▶ [WHAT TO DO]: Pick out each line of the data below that contains the string "currently" and copy it. The match is case-sensitive.

Data records:
____________________

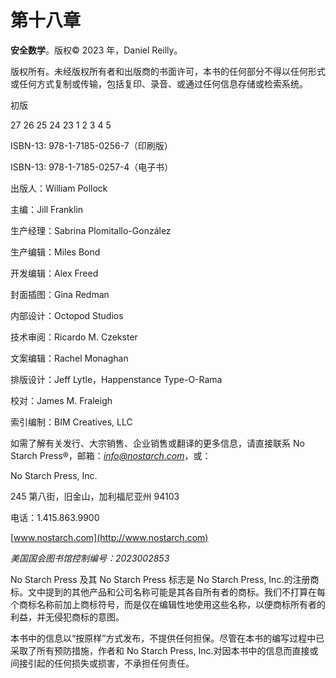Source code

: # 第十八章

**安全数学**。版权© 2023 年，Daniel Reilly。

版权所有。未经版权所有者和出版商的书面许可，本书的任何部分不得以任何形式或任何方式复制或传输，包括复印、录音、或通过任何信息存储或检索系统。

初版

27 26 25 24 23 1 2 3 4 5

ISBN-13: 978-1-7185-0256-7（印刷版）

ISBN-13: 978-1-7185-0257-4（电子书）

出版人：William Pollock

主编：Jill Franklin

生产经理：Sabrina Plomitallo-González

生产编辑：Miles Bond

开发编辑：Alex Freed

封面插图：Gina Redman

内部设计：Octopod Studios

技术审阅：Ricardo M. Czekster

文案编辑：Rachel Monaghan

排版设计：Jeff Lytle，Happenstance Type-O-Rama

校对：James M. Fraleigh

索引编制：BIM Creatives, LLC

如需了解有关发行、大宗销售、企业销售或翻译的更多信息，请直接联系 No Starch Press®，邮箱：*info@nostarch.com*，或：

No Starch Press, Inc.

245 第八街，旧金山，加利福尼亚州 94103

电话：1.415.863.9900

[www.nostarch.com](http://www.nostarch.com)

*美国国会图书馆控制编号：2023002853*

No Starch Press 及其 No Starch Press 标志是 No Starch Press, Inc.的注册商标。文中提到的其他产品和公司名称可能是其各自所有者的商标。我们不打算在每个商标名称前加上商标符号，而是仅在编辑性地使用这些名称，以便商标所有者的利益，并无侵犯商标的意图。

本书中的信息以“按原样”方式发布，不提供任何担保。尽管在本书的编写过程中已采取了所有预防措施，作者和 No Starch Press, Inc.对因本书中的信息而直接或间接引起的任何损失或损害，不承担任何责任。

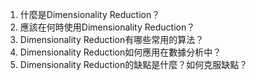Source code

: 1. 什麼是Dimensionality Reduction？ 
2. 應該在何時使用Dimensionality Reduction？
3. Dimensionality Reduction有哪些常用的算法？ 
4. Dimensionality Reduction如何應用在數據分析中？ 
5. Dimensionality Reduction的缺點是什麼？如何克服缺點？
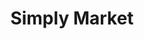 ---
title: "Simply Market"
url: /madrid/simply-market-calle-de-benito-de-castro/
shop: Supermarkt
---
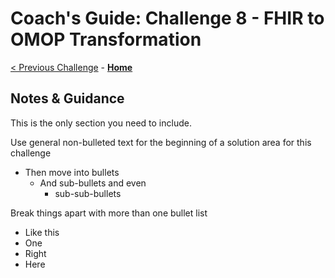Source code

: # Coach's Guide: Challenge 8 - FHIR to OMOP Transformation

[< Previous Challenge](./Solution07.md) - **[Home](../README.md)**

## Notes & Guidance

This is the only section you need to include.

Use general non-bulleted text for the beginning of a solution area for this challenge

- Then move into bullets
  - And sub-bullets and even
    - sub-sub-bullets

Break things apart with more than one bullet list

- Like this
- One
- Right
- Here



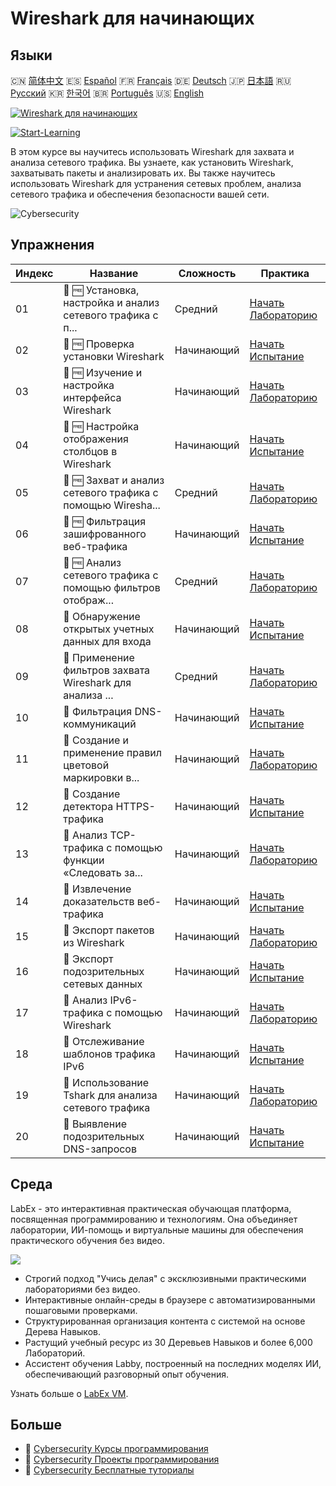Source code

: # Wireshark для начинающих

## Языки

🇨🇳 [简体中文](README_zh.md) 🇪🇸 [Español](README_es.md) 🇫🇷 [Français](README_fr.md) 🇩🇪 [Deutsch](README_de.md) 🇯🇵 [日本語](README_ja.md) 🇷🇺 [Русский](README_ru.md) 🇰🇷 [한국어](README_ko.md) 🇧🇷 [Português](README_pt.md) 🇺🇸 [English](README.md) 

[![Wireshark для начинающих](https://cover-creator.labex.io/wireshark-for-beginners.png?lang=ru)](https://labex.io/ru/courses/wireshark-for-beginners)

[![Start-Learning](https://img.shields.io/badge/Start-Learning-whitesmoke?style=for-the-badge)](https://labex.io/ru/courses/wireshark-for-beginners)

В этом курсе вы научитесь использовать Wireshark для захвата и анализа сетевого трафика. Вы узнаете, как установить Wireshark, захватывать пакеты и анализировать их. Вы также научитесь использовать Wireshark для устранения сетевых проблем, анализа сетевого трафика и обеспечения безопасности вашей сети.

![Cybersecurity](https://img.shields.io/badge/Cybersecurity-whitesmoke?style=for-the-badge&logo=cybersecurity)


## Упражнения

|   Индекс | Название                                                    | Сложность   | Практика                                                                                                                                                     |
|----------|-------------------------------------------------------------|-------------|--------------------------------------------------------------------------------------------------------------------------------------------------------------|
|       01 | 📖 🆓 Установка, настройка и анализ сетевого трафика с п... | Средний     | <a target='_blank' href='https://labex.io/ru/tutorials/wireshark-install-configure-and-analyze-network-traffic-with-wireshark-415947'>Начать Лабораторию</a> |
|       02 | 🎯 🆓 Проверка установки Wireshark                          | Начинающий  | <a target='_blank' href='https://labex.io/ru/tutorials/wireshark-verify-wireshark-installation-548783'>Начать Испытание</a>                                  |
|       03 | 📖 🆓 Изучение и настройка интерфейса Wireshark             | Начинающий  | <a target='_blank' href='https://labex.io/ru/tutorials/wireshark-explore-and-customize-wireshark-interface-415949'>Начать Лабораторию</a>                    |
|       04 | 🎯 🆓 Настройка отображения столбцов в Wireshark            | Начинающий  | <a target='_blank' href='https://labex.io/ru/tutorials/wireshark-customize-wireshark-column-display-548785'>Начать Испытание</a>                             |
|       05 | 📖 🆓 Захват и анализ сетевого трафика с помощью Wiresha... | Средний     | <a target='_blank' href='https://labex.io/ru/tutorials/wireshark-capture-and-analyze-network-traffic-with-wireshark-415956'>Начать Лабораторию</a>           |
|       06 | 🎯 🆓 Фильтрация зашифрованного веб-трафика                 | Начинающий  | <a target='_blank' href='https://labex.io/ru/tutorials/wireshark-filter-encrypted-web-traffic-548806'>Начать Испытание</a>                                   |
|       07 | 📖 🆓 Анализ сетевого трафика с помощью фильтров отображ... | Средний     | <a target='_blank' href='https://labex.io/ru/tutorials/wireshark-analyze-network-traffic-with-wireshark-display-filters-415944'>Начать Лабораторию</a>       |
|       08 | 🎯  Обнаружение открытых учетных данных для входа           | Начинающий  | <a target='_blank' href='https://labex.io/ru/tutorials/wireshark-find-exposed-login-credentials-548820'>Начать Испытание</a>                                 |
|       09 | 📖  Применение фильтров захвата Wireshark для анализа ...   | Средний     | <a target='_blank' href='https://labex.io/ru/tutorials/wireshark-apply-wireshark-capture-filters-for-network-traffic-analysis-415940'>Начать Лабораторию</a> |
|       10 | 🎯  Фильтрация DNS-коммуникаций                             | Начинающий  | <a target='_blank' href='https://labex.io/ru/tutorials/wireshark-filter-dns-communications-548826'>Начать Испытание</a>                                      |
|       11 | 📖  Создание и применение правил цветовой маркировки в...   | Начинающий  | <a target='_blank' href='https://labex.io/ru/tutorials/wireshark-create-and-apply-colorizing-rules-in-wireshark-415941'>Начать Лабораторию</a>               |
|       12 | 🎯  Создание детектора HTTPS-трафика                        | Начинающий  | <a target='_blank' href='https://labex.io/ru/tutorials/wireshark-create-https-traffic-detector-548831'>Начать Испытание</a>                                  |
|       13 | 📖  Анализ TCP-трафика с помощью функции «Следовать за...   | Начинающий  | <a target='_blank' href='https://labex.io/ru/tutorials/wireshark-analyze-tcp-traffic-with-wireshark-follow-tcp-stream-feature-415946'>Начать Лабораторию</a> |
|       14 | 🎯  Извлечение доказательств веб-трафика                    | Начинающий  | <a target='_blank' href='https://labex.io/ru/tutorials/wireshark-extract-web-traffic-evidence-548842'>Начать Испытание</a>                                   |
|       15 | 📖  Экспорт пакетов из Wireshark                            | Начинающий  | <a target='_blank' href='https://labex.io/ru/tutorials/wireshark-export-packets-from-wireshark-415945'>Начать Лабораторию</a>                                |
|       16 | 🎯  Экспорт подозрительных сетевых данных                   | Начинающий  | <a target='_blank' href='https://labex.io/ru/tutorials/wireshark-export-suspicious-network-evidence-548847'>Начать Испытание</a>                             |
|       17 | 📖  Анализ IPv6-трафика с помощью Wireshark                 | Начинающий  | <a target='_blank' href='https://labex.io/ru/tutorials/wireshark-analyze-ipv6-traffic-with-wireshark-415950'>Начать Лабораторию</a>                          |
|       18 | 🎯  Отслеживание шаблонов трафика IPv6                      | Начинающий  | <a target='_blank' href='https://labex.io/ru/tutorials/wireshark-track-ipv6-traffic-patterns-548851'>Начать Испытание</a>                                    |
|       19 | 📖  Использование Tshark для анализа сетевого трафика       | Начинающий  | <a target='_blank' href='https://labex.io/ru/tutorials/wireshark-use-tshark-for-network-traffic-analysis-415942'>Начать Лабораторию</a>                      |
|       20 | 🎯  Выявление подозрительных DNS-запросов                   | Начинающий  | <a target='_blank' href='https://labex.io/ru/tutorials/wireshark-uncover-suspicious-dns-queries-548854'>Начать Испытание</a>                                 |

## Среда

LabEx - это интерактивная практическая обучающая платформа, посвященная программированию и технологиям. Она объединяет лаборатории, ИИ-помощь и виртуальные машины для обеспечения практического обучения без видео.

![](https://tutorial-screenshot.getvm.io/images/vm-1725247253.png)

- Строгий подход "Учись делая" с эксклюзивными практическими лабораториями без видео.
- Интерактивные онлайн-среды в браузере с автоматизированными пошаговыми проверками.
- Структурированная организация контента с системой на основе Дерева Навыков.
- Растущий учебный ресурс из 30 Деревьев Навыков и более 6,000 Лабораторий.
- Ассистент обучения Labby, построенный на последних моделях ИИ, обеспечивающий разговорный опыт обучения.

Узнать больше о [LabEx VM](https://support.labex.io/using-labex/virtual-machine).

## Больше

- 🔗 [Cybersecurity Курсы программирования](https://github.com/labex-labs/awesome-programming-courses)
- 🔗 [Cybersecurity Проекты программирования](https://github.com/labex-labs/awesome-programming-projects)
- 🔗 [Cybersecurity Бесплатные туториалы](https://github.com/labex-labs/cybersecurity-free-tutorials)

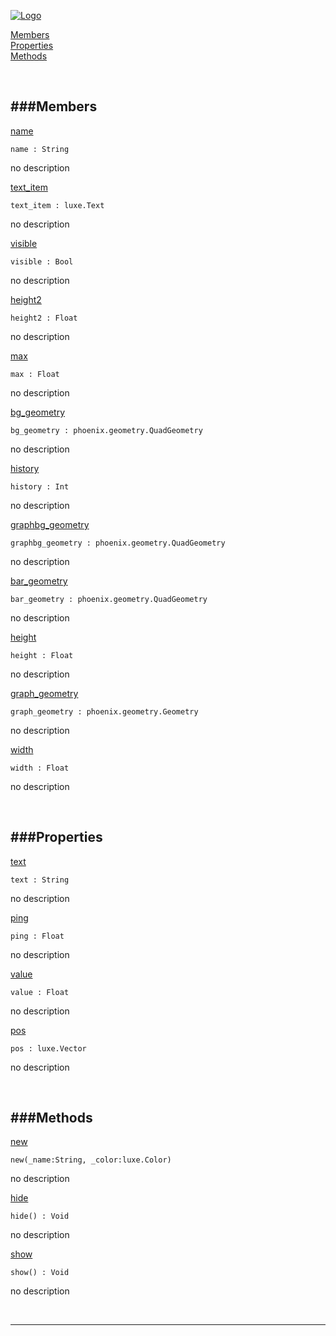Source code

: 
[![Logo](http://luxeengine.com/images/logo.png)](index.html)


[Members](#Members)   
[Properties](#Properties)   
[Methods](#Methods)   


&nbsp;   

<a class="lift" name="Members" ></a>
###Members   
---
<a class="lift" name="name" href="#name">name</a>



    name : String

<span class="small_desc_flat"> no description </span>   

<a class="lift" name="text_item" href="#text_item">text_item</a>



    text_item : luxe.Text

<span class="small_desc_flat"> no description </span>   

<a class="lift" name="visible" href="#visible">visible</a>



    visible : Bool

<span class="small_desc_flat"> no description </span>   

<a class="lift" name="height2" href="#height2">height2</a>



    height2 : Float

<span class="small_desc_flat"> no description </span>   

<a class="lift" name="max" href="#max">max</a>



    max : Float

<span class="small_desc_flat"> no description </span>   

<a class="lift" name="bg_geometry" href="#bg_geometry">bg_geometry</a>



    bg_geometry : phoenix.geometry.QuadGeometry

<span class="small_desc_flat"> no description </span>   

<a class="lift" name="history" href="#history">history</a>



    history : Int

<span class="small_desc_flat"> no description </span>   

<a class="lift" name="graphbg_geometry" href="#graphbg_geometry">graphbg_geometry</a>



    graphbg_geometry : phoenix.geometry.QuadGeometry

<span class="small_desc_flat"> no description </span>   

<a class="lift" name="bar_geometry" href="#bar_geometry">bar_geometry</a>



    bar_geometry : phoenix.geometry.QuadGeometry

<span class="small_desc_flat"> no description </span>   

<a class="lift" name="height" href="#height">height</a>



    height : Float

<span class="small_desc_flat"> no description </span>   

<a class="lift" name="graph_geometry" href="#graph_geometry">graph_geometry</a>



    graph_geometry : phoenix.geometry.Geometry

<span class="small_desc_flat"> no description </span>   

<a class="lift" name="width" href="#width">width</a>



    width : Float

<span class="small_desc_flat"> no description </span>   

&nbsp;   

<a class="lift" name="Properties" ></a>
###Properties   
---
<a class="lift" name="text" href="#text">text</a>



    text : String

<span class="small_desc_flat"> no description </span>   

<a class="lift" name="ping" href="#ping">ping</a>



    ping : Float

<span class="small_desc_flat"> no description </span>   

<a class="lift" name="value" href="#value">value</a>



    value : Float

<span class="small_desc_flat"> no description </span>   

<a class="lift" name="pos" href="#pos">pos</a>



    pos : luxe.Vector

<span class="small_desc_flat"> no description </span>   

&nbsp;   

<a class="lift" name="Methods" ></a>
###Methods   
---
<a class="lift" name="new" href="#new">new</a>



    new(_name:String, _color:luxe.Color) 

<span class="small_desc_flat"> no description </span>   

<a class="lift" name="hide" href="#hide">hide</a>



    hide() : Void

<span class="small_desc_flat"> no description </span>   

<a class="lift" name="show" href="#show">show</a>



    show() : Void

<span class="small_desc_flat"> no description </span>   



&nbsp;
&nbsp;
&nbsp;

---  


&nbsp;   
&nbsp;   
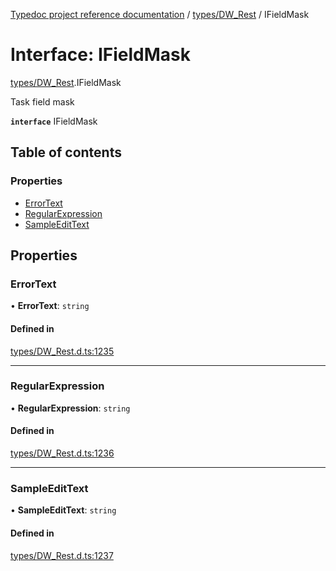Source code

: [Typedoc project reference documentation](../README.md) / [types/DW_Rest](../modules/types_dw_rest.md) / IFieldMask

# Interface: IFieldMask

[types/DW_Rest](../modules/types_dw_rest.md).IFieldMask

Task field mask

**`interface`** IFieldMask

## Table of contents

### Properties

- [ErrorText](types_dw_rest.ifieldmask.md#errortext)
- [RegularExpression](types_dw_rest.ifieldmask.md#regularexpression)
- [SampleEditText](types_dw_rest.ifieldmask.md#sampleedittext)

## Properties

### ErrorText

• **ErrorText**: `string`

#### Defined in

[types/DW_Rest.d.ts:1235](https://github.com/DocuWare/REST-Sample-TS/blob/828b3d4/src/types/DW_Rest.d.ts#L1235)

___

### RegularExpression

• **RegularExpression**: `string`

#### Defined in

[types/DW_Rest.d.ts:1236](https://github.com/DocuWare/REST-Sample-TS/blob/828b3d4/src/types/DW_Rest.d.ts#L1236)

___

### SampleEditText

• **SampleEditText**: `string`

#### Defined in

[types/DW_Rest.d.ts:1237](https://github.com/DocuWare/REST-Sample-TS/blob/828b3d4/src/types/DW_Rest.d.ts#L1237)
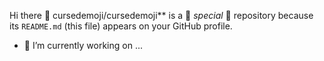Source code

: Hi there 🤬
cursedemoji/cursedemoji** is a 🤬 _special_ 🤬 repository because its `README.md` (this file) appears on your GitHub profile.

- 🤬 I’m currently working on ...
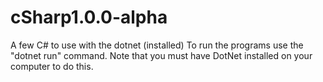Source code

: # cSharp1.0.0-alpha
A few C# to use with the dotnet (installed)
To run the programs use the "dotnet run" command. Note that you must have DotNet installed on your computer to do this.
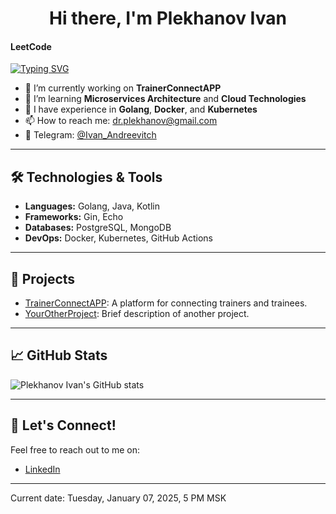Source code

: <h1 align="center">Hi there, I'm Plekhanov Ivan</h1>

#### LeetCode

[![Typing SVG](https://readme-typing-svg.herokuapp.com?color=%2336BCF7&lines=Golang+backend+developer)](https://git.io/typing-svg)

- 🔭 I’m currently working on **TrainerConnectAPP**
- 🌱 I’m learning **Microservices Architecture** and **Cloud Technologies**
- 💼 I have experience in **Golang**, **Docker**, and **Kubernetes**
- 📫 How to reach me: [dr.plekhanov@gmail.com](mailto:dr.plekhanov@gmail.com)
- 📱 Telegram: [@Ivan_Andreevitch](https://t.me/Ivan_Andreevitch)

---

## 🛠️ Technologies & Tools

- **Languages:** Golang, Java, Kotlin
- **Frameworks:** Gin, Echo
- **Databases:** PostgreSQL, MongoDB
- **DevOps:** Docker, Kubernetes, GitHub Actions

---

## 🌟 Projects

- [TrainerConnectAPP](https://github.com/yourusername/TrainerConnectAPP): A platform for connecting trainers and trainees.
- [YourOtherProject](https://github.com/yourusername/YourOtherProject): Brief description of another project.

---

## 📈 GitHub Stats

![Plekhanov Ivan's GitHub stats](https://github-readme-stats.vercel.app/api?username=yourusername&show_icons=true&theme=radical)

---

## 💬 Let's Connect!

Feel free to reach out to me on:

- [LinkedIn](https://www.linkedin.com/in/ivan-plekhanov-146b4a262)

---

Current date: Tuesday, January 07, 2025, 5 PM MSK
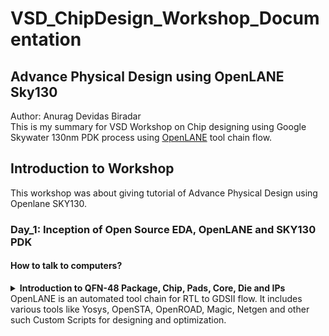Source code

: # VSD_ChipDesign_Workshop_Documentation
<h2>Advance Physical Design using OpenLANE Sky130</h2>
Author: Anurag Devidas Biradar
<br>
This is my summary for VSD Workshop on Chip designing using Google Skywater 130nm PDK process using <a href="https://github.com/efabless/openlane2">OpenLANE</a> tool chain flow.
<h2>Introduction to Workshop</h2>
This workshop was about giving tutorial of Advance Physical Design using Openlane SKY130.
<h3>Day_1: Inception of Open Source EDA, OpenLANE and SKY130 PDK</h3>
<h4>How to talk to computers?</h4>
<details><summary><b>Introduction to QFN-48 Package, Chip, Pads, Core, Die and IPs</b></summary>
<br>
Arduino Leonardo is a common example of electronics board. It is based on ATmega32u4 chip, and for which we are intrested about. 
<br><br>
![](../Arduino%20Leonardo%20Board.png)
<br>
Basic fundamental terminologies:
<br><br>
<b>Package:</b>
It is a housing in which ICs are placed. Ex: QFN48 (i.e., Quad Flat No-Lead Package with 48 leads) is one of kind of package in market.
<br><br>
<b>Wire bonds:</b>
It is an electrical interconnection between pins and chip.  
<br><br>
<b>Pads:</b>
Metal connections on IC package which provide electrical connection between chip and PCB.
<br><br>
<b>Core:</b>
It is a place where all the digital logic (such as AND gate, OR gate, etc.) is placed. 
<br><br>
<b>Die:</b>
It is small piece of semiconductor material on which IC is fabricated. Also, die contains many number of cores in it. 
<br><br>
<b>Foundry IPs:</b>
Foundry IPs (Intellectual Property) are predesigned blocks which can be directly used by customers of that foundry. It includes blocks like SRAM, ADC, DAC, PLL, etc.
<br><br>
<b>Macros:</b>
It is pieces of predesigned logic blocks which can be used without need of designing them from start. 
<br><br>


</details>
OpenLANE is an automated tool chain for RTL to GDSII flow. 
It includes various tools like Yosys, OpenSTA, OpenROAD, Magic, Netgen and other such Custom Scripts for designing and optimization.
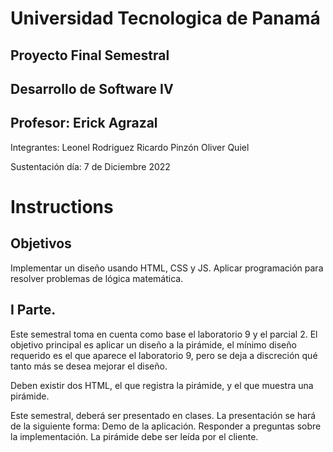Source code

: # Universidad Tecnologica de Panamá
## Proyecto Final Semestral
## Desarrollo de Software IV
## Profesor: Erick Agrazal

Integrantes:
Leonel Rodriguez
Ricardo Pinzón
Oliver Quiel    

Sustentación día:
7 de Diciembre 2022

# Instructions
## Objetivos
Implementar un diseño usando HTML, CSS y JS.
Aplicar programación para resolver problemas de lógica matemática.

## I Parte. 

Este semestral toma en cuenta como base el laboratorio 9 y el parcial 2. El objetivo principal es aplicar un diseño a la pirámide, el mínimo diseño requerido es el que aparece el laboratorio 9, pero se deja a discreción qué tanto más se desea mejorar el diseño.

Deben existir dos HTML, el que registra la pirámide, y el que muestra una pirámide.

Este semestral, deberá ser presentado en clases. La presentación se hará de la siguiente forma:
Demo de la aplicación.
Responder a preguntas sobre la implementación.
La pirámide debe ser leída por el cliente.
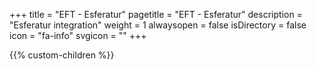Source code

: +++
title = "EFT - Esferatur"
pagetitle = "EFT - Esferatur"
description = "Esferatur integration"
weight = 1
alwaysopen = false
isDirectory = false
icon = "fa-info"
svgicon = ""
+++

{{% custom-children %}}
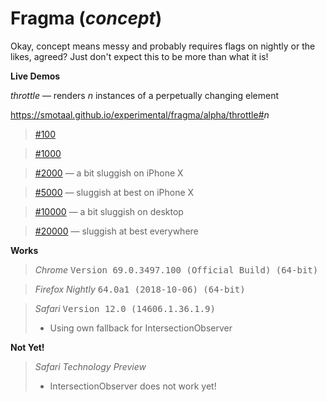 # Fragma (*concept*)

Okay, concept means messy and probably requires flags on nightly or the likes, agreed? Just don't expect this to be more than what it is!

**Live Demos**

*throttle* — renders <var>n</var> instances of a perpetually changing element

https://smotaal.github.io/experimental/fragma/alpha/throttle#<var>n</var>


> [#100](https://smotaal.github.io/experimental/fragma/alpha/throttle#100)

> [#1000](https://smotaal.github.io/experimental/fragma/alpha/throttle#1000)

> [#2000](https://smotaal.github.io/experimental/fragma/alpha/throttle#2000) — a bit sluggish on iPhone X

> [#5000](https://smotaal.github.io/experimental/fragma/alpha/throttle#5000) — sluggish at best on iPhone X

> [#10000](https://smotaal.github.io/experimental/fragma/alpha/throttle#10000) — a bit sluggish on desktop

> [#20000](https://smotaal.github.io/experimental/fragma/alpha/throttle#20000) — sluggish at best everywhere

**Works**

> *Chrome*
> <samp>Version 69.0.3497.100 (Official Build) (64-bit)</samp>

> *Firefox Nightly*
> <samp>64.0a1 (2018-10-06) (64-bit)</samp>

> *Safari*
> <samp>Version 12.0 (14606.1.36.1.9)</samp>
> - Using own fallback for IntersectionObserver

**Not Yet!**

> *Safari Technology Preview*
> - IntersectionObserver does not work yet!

____________________

▶ [COMPLETED EXERCISE]:
- 🤬 I’m currently working on ...
- 🔭 I’m currently working on **TrainerConnectAPP**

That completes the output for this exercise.